Deputy Prime Minister Choi Kyung-hwan said in his New Year’s address that economic uncertainties are lingering in the form of interest rate hikes in the United States, a weak yen, and economic crises in oil-producing countries, while household debts are rising and the manufacturing sector’s competitiveness is declining at home. “With restructuring tasks piling up, we will focus our policy resources on addressing such issues as labor market inflexibility, inefficiency in the public sector, education systems separated from their fields, and self-protectionism in the financial sector,” he continued.

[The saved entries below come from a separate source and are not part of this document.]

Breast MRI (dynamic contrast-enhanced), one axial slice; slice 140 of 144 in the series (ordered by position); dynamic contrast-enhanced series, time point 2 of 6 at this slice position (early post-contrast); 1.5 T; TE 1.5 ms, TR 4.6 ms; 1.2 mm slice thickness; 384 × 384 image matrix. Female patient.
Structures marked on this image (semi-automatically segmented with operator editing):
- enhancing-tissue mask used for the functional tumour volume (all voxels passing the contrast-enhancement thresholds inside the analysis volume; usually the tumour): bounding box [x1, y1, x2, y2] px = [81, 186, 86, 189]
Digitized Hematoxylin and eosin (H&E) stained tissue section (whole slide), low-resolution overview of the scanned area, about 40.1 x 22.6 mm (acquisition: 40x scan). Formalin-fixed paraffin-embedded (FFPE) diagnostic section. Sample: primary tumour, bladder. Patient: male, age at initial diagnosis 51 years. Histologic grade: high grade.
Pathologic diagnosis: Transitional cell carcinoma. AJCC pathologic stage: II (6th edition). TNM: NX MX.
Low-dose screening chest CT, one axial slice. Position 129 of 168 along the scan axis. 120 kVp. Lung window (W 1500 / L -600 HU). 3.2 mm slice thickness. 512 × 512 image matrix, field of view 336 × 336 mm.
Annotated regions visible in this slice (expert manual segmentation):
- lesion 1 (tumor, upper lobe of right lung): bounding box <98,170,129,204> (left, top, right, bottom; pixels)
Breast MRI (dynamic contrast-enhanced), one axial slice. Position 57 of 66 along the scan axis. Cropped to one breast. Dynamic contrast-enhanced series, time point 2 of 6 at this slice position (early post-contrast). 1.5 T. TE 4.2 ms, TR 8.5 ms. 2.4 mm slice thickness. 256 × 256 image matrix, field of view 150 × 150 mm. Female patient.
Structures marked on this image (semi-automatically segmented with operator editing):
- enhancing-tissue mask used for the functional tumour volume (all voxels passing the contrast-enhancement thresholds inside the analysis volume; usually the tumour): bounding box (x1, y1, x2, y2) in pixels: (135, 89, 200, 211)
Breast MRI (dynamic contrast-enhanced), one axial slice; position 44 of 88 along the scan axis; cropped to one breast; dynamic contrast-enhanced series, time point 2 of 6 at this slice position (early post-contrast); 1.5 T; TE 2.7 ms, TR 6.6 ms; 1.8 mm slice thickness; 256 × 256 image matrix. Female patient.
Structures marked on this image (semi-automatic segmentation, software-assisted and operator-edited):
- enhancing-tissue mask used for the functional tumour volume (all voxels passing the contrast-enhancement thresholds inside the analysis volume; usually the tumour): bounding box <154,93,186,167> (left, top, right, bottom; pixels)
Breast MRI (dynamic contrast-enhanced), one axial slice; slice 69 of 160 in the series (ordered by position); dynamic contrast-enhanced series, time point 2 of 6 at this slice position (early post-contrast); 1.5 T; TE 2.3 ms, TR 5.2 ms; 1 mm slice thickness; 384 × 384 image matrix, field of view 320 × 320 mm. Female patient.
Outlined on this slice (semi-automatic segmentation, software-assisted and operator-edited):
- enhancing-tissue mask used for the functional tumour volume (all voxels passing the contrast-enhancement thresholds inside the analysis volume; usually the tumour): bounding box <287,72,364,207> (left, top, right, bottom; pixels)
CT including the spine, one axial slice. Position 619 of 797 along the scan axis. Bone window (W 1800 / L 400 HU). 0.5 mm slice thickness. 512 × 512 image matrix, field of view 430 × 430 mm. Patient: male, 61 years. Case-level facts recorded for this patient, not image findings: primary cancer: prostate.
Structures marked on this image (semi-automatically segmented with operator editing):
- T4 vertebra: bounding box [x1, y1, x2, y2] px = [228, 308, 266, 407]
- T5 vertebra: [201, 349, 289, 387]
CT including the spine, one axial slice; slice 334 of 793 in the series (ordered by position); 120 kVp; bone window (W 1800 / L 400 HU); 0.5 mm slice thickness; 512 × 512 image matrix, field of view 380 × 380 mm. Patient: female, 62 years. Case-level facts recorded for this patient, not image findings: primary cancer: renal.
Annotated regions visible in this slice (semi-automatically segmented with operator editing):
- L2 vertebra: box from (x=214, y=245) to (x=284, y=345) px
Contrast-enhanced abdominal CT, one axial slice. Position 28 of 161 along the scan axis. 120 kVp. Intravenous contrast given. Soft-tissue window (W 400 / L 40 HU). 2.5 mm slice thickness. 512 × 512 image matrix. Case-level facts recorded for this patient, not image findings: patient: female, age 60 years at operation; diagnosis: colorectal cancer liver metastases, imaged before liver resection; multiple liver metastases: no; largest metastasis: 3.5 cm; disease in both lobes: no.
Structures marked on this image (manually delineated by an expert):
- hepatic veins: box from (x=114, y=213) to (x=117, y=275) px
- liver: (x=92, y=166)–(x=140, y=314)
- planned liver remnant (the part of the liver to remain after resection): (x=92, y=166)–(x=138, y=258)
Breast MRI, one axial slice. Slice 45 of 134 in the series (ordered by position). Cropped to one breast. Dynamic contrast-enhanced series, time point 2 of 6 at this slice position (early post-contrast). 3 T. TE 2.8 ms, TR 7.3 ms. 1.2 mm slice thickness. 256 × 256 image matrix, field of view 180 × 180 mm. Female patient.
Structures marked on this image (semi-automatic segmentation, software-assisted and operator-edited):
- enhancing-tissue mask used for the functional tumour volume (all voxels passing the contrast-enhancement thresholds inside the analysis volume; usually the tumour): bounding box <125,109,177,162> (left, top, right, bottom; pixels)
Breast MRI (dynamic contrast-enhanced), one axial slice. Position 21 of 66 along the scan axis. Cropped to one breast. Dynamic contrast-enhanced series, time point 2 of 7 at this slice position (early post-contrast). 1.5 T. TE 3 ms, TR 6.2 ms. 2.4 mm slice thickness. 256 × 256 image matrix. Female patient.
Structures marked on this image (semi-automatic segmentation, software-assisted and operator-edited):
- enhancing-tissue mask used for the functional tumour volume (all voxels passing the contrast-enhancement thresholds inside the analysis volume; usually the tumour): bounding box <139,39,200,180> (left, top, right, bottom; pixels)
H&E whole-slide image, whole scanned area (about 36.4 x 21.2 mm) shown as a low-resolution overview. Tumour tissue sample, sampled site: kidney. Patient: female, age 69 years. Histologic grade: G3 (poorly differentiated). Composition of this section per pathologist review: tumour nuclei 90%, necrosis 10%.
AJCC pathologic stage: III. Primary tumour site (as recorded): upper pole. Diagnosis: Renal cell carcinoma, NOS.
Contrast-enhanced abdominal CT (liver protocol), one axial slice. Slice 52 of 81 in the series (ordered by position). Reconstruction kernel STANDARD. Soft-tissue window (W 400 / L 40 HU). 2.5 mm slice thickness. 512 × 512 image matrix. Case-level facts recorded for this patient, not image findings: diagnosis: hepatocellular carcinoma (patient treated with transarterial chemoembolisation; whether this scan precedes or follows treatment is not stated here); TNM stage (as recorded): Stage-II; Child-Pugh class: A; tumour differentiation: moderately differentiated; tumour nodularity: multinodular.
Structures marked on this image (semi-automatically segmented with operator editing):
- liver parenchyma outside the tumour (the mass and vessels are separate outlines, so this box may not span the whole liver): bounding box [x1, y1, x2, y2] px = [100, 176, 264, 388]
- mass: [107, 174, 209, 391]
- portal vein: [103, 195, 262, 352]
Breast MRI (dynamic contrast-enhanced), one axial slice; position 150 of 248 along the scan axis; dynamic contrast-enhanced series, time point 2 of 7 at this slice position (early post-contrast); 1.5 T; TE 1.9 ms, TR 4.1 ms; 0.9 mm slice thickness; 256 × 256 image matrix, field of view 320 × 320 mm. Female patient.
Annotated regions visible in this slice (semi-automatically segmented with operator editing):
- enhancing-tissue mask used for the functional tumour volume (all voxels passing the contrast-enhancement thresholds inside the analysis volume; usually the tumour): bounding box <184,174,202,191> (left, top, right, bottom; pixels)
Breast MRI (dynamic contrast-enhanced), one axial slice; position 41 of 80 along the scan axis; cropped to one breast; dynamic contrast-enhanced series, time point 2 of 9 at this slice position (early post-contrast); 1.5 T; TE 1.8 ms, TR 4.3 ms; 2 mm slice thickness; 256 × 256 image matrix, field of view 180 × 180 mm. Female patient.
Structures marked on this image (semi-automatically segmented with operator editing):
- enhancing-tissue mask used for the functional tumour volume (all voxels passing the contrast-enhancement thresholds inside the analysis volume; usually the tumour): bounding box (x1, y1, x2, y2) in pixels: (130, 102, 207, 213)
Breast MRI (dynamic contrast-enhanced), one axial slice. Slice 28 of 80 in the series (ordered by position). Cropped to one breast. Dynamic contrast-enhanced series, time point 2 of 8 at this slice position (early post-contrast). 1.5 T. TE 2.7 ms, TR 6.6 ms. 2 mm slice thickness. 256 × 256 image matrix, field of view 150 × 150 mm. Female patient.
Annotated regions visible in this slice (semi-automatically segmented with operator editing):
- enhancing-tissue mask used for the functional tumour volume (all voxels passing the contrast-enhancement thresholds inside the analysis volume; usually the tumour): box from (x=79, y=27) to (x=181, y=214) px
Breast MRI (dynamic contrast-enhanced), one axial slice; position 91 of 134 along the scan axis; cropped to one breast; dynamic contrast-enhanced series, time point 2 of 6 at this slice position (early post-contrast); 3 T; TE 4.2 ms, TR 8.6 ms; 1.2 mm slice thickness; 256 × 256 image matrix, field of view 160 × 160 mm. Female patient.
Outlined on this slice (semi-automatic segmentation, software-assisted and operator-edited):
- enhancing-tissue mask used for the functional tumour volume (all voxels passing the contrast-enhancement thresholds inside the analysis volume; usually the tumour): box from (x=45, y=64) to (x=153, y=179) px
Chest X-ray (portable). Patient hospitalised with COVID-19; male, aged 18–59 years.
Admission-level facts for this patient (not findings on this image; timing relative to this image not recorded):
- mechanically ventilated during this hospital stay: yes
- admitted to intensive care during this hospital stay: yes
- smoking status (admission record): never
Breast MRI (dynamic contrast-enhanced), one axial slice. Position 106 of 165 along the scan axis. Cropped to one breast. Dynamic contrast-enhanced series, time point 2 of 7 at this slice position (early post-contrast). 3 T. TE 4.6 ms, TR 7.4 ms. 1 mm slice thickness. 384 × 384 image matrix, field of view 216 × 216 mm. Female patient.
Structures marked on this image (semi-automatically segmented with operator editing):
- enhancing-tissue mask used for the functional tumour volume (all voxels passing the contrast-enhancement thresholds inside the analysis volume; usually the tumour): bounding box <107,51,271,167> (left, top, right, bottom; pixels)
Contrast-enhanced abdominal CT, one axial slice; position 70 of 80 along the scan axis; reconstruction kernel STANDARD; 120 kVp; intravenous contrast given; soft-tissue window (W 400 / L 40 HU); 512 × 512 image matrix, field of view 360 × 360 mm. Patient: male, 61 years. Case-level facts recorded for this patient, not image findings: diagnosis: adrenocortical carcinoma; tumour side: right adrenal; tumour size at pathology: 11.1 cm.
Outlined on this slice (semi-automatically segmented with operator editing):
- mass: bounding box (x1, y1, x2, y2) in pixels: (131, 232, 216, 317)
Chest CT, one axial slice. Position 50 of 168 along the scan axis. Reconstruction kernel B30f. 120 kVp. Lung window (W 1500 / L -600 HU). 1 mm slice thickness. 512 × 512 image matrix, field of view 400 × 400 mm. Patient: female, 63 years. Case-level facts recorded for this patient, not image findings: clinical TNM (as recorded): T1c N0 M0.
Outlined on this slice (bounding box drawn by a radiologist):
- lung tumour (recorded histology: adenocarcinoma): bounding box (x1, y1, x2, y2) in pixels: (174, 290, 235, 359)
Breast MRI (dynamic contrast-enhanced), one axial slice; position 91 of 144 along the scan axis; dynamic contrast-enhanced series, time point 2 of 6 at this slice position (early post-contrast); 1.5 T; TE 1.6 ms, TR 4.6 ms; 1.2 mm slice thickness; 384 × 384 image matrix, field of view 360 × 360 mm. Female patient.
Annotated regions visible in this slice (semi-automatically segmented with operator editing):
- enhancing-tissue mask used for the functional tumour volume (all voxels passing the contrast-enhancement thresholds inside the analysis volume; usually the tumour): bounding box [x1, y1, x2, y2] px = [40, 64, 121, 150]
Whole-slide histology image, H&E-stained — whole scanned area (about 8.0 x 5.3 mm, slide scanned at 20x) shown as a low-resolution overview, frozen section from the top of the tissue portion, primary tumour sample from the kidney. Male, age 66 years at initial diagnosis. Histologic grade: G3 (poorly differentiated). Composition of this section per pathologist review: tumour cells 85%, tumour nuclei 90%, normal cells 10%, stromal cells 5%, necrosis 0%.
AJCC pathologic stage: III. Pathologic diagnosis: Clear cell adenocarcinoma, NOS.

Bank of Korea Governor Lee Ju-yeol also said that the most important issue for 2015 is restructuring for stronger fundamentals and higher growth potentials. “Structural factors like excessive regulations, labor market rigidity, low birth rate, and rapid aging are acting negatively on the Korean economy,” he mentioned.
The business and political communities are considering this year as an opportunity for restructuring as well, because no national election is scheduled this year and the Park Geun-hye administration has passed the halfway point. One of the biggest challenges is labor market reform. The government is looking to increase the flexibility of the labor market by narrowing the gap between permanent and temporary positions. However, a great compromise between corporations, their labor unions, and the government itself is not an easy goal to achieve.
Meanwhile, financial reform revolving around the stimulation of competition is likely to be easier. The government is currently trying to lower the barriers between industry segments, while promoting the growth of new segments such as fintech, and the sector is responding positively and promptly to it.